» **DATA EXTRACT**
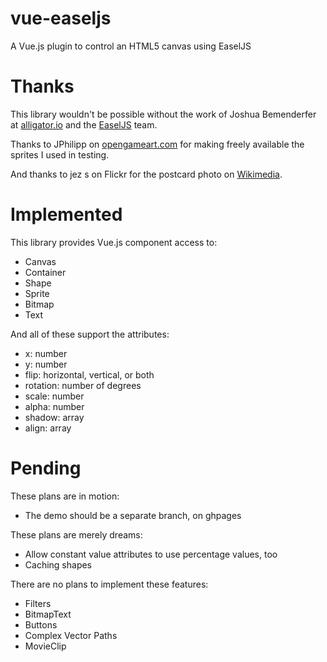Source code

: # vue-easeljs
A Vue.js plugin to control an HTML5 canvas using EaselJS

# Thanks

This library wouldn't be possible without the work of Joshua Bemenderfer at <a href="https://alligator.io/vuejs/custom-component-renderers/">alligator.io</a> and the <a href="http://www.createjs.com/easeljs">EaselJS</a> team.

Thanks to JPhilipp on <a href="https://opengameart.org/content/700-sprites">opengameart.com</a> for making freely available the sprites I used in testing.

And thanks to jez s on Flickr for the postcard photo on <a href="https://commons.wikimedia.org/wiki/File:Entrance_to_Gulfstream_Park,_at_Hallandale,_Florida,_the_%27track_by_the_sea.%27_One_of_the_nation%27s_most_scenic_race_courses..jpg">Wikimedia</a>.

# Implemented

This library provides Vue.js component access to:

* Canvas
* Container
* Shape
* Sprite
* Bitmap
* Text

And all of these support the attributes:

* x: number
* y: number
* flip: horizontal, vertical, or both
* rotation: number of degrees
* scale: number
* alpha: number
* shadow: array
* align: array

# Pending

These plans are in motion:

* The demo should be a separate branch, on ghpages

These plans are merely dreams:

* Allow constant value attributes to use percentage values, too
* Caching shapes

There are no plans to implement these features:

* Filters
* BitmapText
* Buttons
* Complex Vector Paths
* MovieClip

» **TRY IT**
Pick out and copy every line in the rows above that contains the word "component". Case counts.

» **SOLVED EXERCISE**
This library wouldn't be possible without the work of Joshua Bemenderfer at <a href="https://alligator.io/vuejs/custom-component-renderers/">alligator.io</a> and the <a href="http://www.createjs.com/easeljs">EaselJS</a> team.
This library provides Vue.js component access to:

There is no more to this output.